=== Revision tracking records ===
──────────

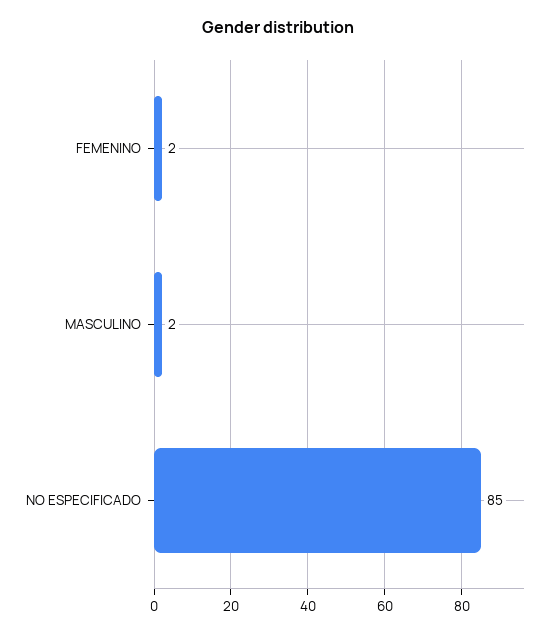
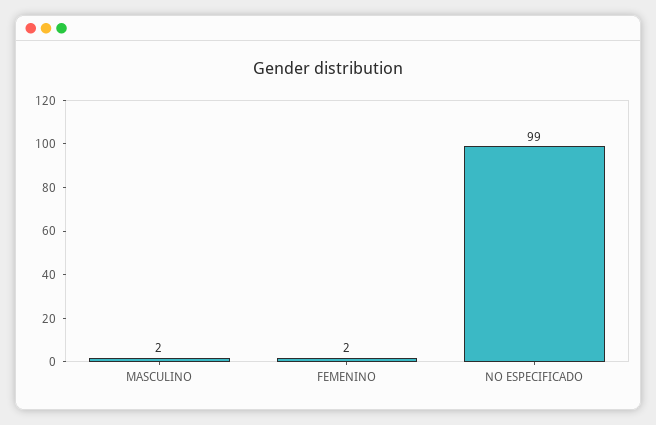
  {
    "FEMENINO": 2,
    "MASCULINO": 2,
-   "NO ESPECIFICADO": 85
+   "NO ESPECIFICADO": 99
  }

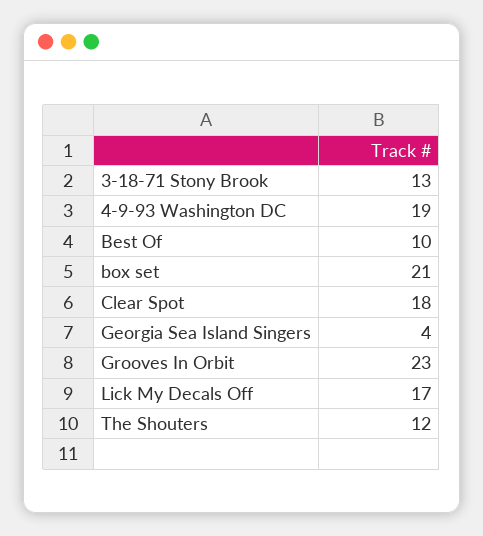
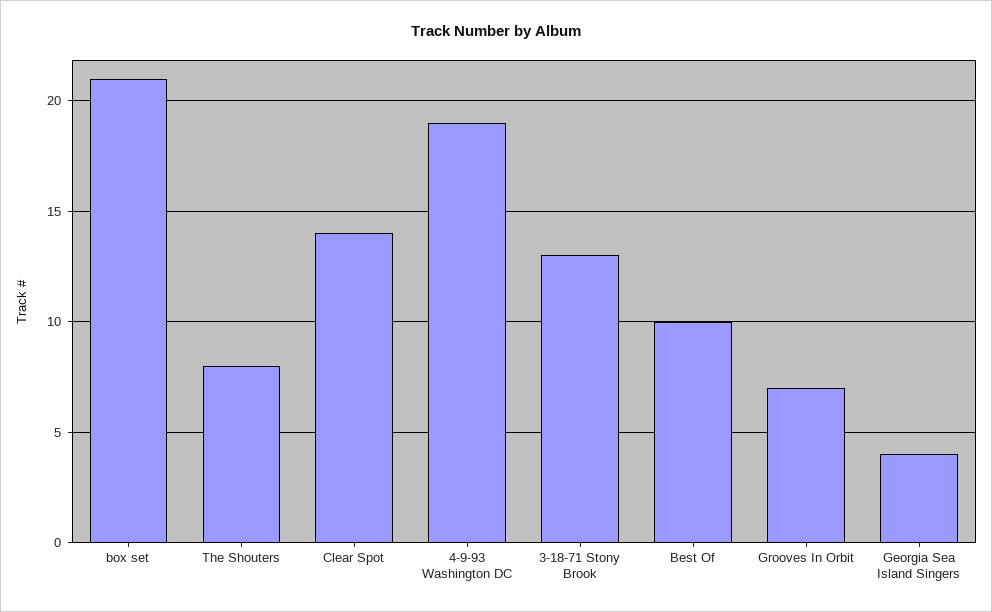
  {
    "3-18-71 Stony Brook": 13,
    "4-9-93 Washington DC": 19,
    "Best Of": 10,
    "box set": 21,
-   "Clear Spot": 18,
+   "Clear Spot": 14,
    "Georgia Sea Island Singers": 4,
-   "Grooves In Orbit": 23,
+   "Grooves In Orbit": 7,
-   "Lick My Decals Off": 17,
-   "The Shouters": 12
+   "The Shouters": 8
  }

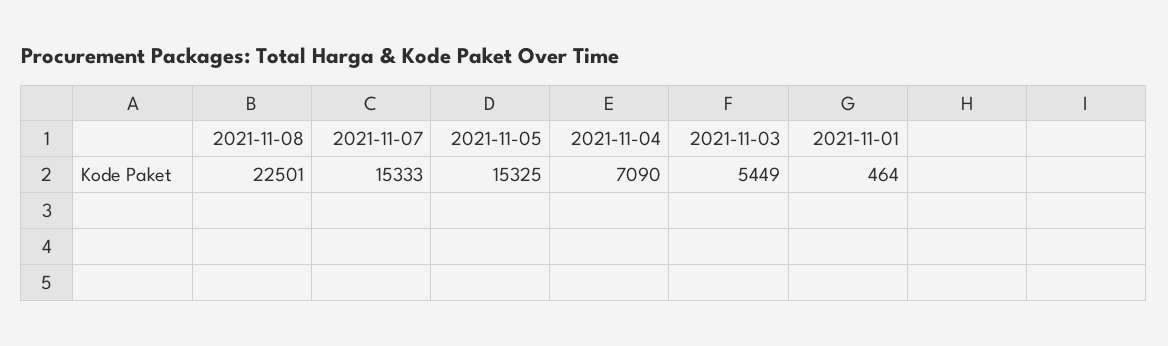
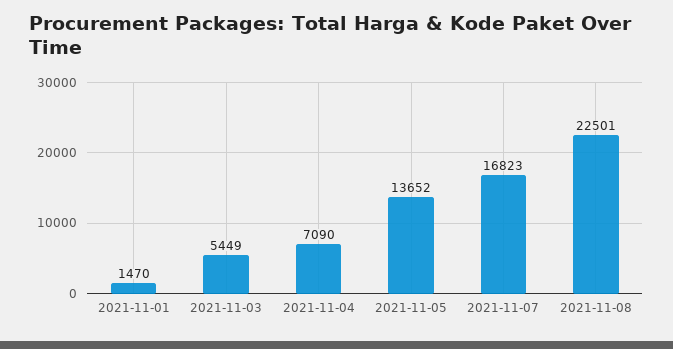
  {
    "2021-11-08": 22501,
-   "2021-11-07": 15333,
+   "2021-11-07": 16823,
-   "2021-11-05": 15325,
+   "2021-11-05": 13652,
    "2021-11-04": 7090,
    "2021-11-03": 5449,
-   "2021-11-01": 464
+   "2021-11-01": 1470
  }

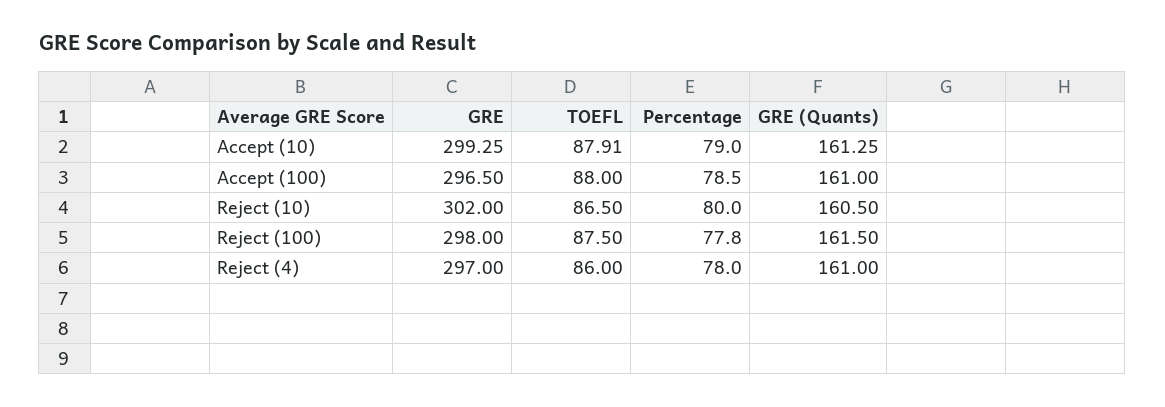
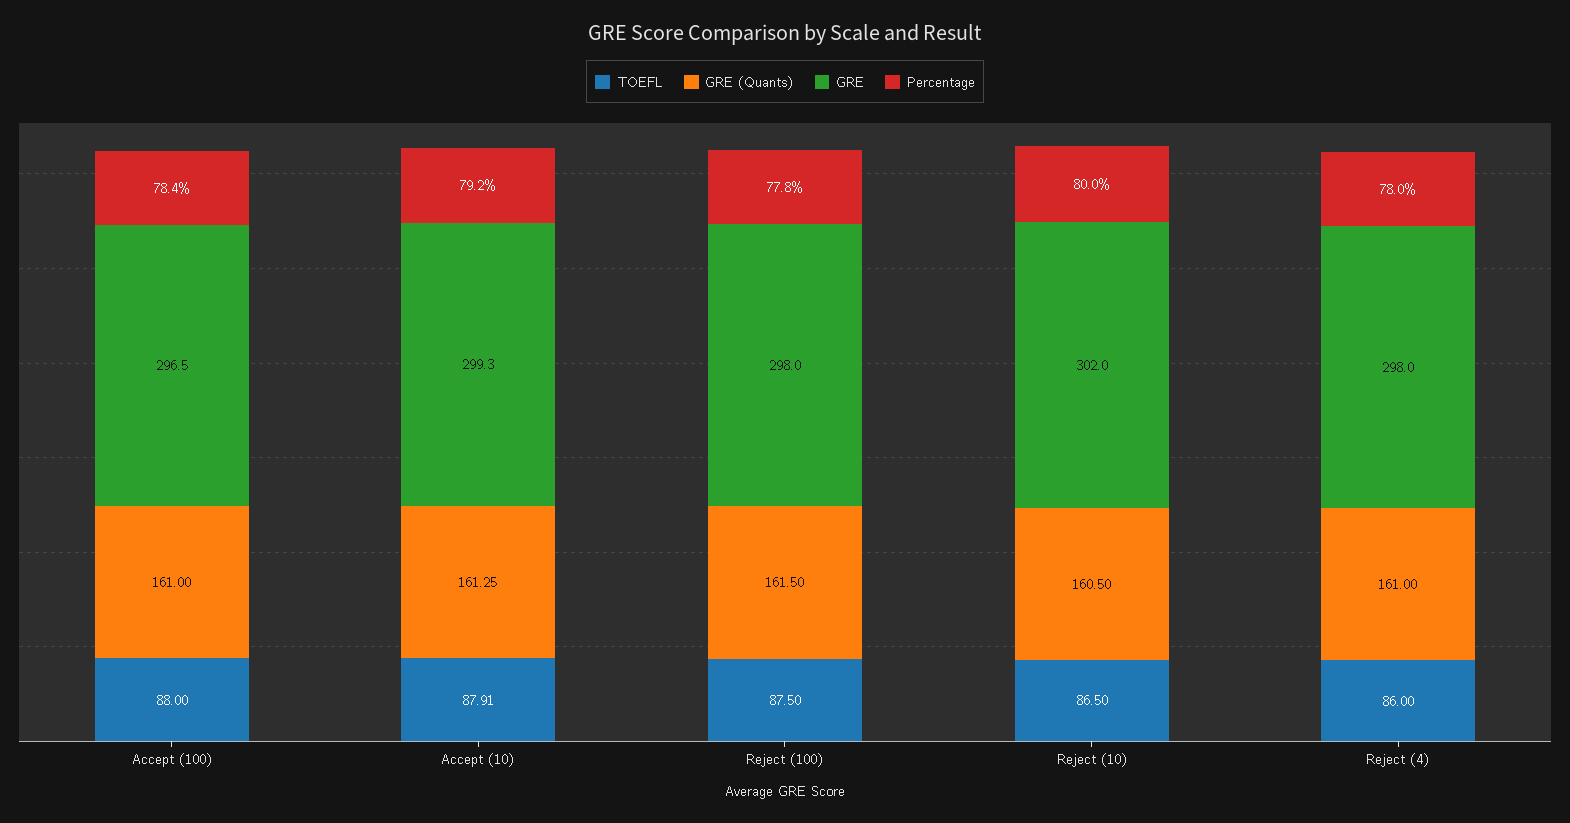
  {
    "GRE": {
      "Accept (10)": 299.25,
      "Accept (100)": 296.5,
      "Reject (10)": 302,
      "Reject (100)": 298,
-     "Reject (4)": 297
+     "Reject (4)": 298
    },
    "TOEFL": {
      "Accept (10)": 87.91,
      "Accept (100)": 88,
      "Reject (10)": 86.5,
      "Reject (100)": 87.5,
      "Reject (4)": 86
    },
    "Percentage": {
-     "Accept (10)": 79,
+     "Accept (10)": 79.2,
-     "Accept (100)": 78.5,
+     "Accept (100)": 78.4,
      "Reject (10)": 80,
      "Reject (100)": 77.8,
      "Reject (4)": 78
    },
    "GRE (Quants)": {
      "Accept (10)": 161.25,
      "Accept (100)": 161,
      "Reject (10)": 160.5,
      "Reject (100)": 161.5,
      "Reject (4)": 161
    }
  }

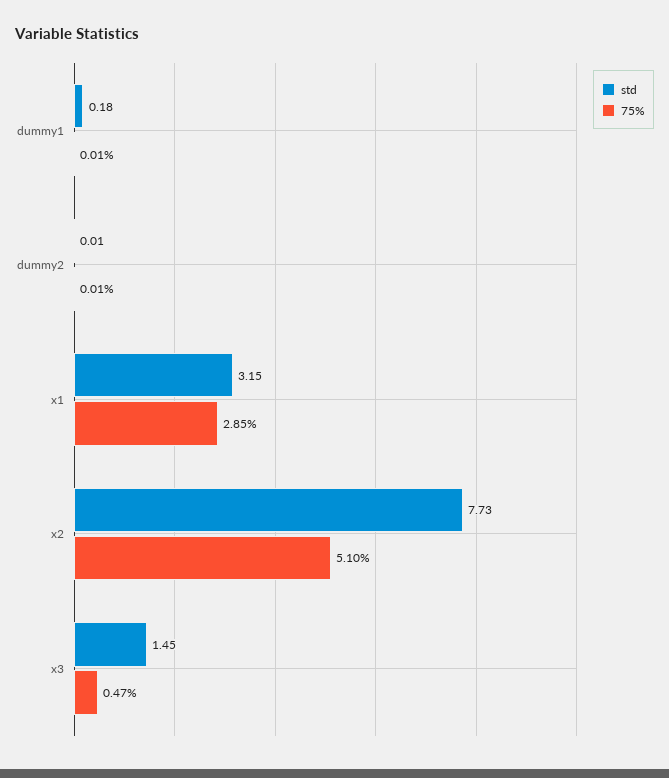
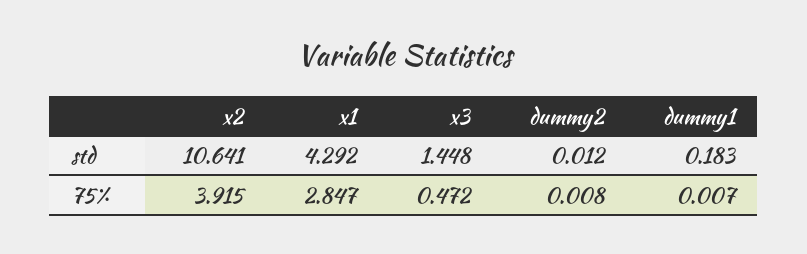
  {
    "std": {
      "dummy1": 0.183,
      "dummy2": 0.012,
-     "x1": 3.15,
+     "x1": 4.292,
-     "x2": 7.73,
+     "x2": 10.641,
      "x3": 1.448
    },
    "75%": {
      "dummy1": 0.007,
      "dummy2": 0.008,
      "x1": 2.847,
-     "x2": 5.1,
+     "x2": 3.915,
      "x3": 0.472
    }
  }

──────────

=== What the task requires ===
Keep only those lines of the records that hold "Orbit", and return them.

=== Output for this exercise ===
-   "Grooves In Orbit": 23,
+   "Grooves In Orbit": 7,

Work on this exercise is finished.